This newsletter bring together institutions from across Europe researching how science and technology is impacting our lives, society and legislation. Through publicising news of the many varied projects going on we hope to capitalise on sharing knowledge and address the problems that extend beyond national boundaries.
So we’re going to take a tour of some of the organisations and highlight what they have been up to in June.
June has been a busy month on the political calendar with the Queen’s Speech at the end of May setting out the upcoming legislation for the next year and the recent EU referendum. We signed an agreement with the Chilean Parliament to help them set up a scientific advice service and we’ll be sending over one of our staff to help them hit the ground running.

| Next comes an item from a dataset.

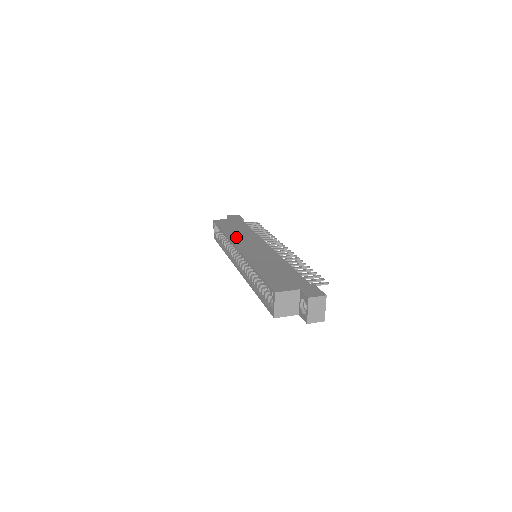
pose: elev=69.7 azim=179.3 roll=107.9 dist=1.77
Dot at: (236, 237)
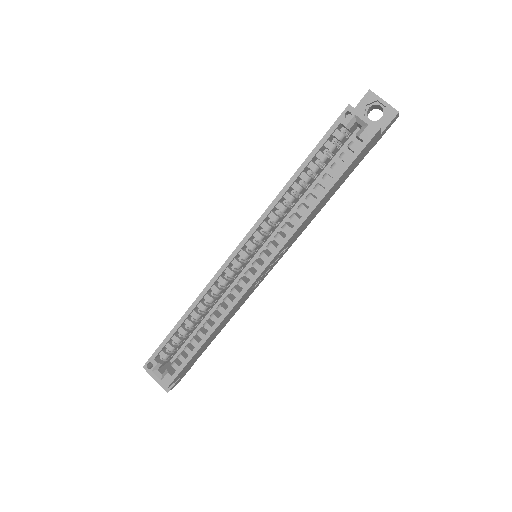
Dot at: occluded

We’ve had a few publications coming out on a variety of topics including Financial Technologies, Infant Mortality and Stillbirth, Sugar and Public Health and Marine Microplastics. Click, a BBC World Service programme, interviewed Lydia Harriss about the Financial Technology POSTnote and our Marine Microplastics note accompanied a select committee press release which featured in several news reports.
In Switzerland part-time work has long been established, with 37% of the working population, one of the highest in Europe, working part-time. Moreover, a quarter of all Swiss employees work at least partially from home which is again one of the highest in Europe. But increasingly, driven by the uptake of new communication technology, other forms of flexible work are being added to the mix: locational flexibility (work from anywhere, shared workspaces), numeric flexibility (temporary work, crowdsourcing, liquid talents) and the transfer of entrepreneurial risk to the employee. These shifts can benefit the work-life balance and productivity but they can also lead to self-exploitation, poor social benefits, avoiding of labour regulations and tax evasion.

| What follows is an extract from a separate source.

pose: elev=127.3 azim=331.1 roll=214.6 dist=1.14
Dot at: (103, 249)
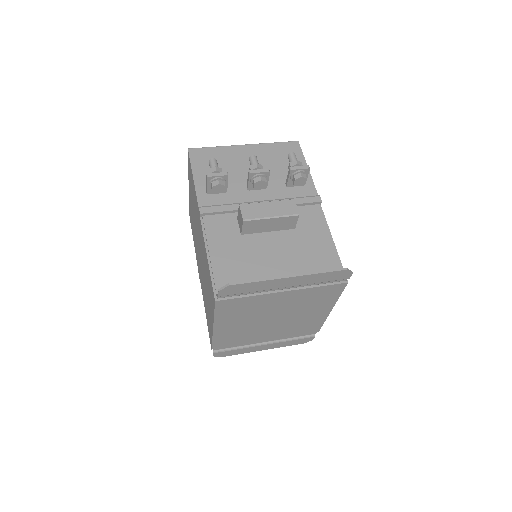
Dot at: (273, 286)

In its latest study, Flexible New World of Work – Taking inventory on the societal and macroeconomic level, TA-SWISS analyses the impact of different forms of flexibilisation for employers, employees and the economy as a whole. One of its main conclusions is macroeconomic benefits of flexibilisation depend on adequate qualifications.
Smart technologies and society was focus of the ITA’s recent annual TA conference on May 30 in Vienna. The smart revolution will change different areas of our lives significantly as our refrigerators start ordering milk, industrial machines make crucial production decisions and vehicles drive us around automatically. But how realistic are the promises of simplicity, efficiency and optimization, which are attached to these data-driven technologies? What impact will this development have on a democratic society, our work environments and our privacy? At its annual conference, the Institute of Technology Assessment (ITA) of the Austrian Academy of Sciences (OEAW) focused on this wide range of aspects. The 26 talks ranging from the internet of things and smart manufacturing to artificial intelligence, big data, smart energy and assistive technologies for the elderly.
“Our task here is to not blindly follow the hype”, ITA director Michael Nentwich pointed out in his opening address. Keynote-speaker Dirk Helbing (ETH Zurich) stressed the risks of increasing digitalization and data-mining for our democracy and societies in general: “We can decide how we want to use the tons of data available. We are already heading towards manipulation and privacy infringement. We could, however, also decide to upgrade on our freedom and our social experience.”
In the next decade science, business and civil society in Germany need to work hand in hand to develop new solutions to transform the energy system. The Federal Ministry of Education and Research (BMBF) is awarding €400 million in research grants to support them. The aim is to develop new energy concepts by 2025 which can be applied on an industrial scale – and which are also socially acceptable.
ITAS will participate in all four of the chosen consortia. The scientists will be working in many areas including
- reducing the costs of grid conversion by a combination of centralized and decentralized power generation
- assessing the sustainability of large-scale storage of fluctuating renewable energy in the form of chemicals, gaseous energy sources and fuels.
- examining the social impact of flexible adaptation of industrial systems to a fluctuating power supply from renewables
- and developing roadmaps for energy transition and assess the market potential of different technologies.
In 2004, the American Defense Advanced Research Projects Agency (DARPA) held its first challenge to make an autonomous vehicle. None of the participants managed to solve the problem. Today, Google’s self-driving vehicles have logged about 2.5 million kilometres, and cars with autopilot functions are already on the market.
Autonomous cars have in the span of a few years gone from the realm of science fiction to pressing policy matter. The Norwegian Board of Technology has written a policy brief on the subject in order to spark a debate and raise awareness of future challenges that need to be addressed now. The note highlights key policy questions, possibilities and challenges, and developments at home and abroad, and has been the subject of a programme on national radio and of a meeting in the Norwegian Parliament.